A 2-year-old will primarily connect with the clear images and the simple rules: "hands are not for hitting" and "squeeze a pillow instead." They will learn through imitation. A 4 or 5-year-old can engage more with the 'why' (it hurts others) and begin to internalize the strategies, consciously choosing an alternative when they feel their anger rising. They can also start to verbalize their feelings more, using the book as a jumping-off point.

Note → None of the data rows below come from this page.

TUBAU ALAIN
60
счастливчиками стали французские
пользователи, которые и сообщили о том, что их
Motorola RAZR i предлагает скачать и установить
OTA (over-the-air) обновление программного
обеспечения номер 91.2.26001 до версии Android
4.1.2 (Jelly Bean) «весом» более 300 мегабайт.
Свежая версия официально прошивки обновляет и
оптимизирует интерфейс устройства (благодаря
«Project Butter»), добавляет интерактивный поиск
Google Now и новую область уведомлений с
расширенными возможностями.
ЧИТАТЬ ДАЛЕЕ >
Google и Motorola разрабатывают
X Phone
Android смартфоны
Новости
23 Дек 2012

Authored by a PhD in child psychology, this book is grounded in evidence-based practices for toddler emotional regulation. Its primary differentiator is its extremely direct, clear, and action-oriented approach. Unlike narrative books that embed a lesson in a story, this is a practical, explicit instruction manual for toddlers. The focus on a variety of physical, sensory-based alternatives is particularly effective for this age group.
This is a nonfiction concept book, not a narrative story. It opens by acknowledging the feeling of anger or frustration that leads a child to hit. It then clearly states that hitting is not okay because it hurts people. The majority of the book is dedicated to providing a series of positive, actionable alternatives to hitting. Each page or spread illustrates a different coping strategy, such as squeezing a stress ball or playdough, hitting a pillow, stomping feet, belly breathing, finding a cozy corner, or asking a grown-up for a hug. The illustrations feature a diverse group of toddlers modeling these behaviors in relatable situations.
This overview was generated by AI based on the book's content and reviews, and may not capture every nuance.